Y	Hacker News new \| ask \| show \| jobs


	by tptacek 2536 days ago
	There's a running joke among web pentesters about robots.txt being the first place you look when hitting a new site.

8 comments

acdha 2536 days ago

Meanwhile over in .gov I’ve had to explain to a pentester that it wasn’t a security problem that robots.txt was accessible without authentication, based on a very big vendor’s scanner having badly regurgitated the OWASP advice.

link

duxup 2536 days ago

The "security" world has an unusually high level of total incompetence. It is scary.

link

acdha 2536 days ago

This is common any time there’s so much demand: in the late 90s it was not uncommon to be in a room full of people who were ostensibly web developers and didn’t understand how the web or their backend servers worked but were certain they were about to become rich.

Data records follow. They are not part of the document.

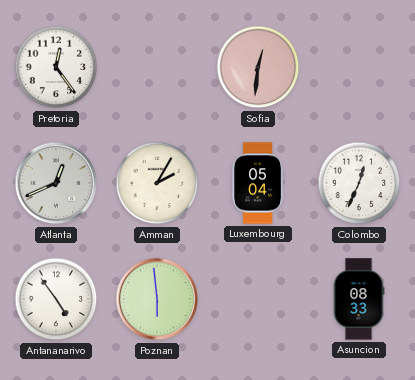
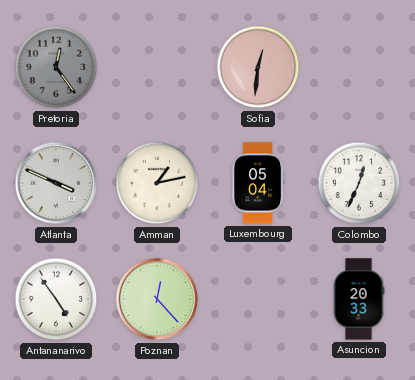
Pretoria dial: white -> grey
Atlanta: 12:41 -> 3:49
Amman: 2:05 -> 1:13
Poznan: 5:59 -> 12:23
Asuncion: 08:33 -> 20:33
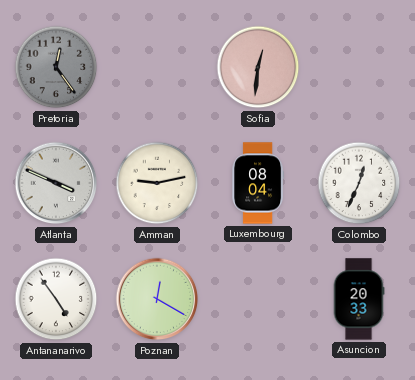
Amman: 1:13 -> 9:13
Luxembourg: 05:04 -> 08:04
Poznan: 12:23 -> 12:20
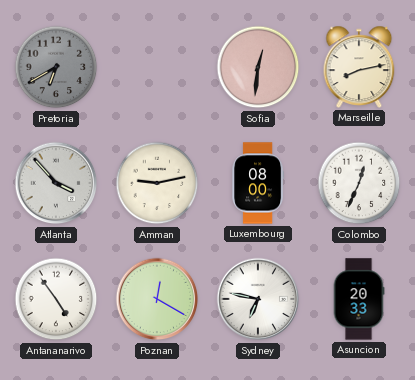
Pretoria: 12:24 -> 6:40
Marseille: none -> 8:13
Atlanta: 3:49 -> 3:53
Luxembourg: 08:04 -> 08:00
Sydney: none -> 6:47
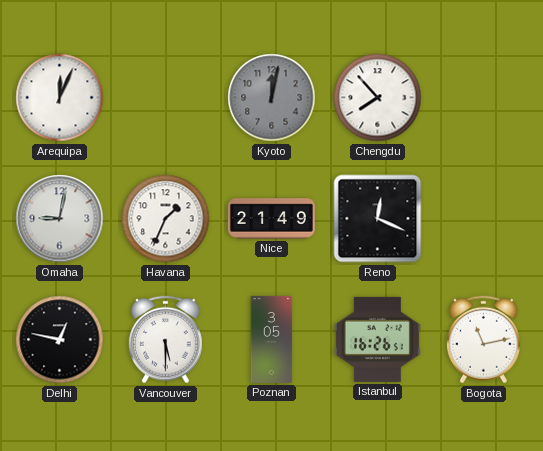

Security is especially bad because so many large organizations are under pressure to improve but the market is tight and the pool of experts is limited. Also, many places have outsourced to large contracting companies who don’t want to admit they don’t have enough qualified staff and will hope that you’ll be satisfied with whoever they deliver.

link

duxup 2536 days ago

Yeah no doubt it is a phase.

It's just a really nasty phrase right now.

I always think of this:

https://medium.com/@djhoulihan/no-panera-bread-doesnt-take-s...

link

sixplusone 2536 days ago

A few years ago I purposefully put a couple of "interesting" paths in the robots.txt as a honeypot to test/capture bot conformance and malicious actors. Not one hit ever.

link

0xDEFC0DE 2536 days ago

They just found a path further up and compromised you via that instead of bothering with the rest of the robots.txt :D

link

wybiral 2536 days ago

A while back I wrote a Python script to watch for links posted on Twitter and then scrape their /robots.txt file [1]. The requests are routed through Tor for privacy purposes.

It's been incredibly enlightening. One thing that sticks out immediately is that you can identify the underlying HTTP framework in many cases due to the defaults. Sometimes even the exact version.

And, yes, people do use the robots file to "protect" or "hide" endpoints and they can effectively be used to enumerate potential endpoints worth investigating further (from a pentesting perspective).

[1] https://gist.github.com/wybiral/20c20ccf00b6c93506b8acdc6ccb...

link

gerdesj 2536 days ago

Silly old me always starts with / in a browser. Then I click on links. Not all sites leak information like a sieve with the wire bit removed but many do. There is sometimes no need to do anything clever like look for robots.txt.

link

koolba 2536 days ago

It’s like walking through an office and seeing an unlocked door with a “Do not enter” sign.

link

stusmall 2536 days ago

In addition to the obvious that is literally a list of places where admins don't want to look, it is also often useful in backend technology enumeration.

link

jwarren116 2536 days ago

It’s very literally the second bullet point on my enumeration list for web apps, right behind looking at the DNS records for the domain.

link

leetbulb 2536 days ago

It's far from a joke.

link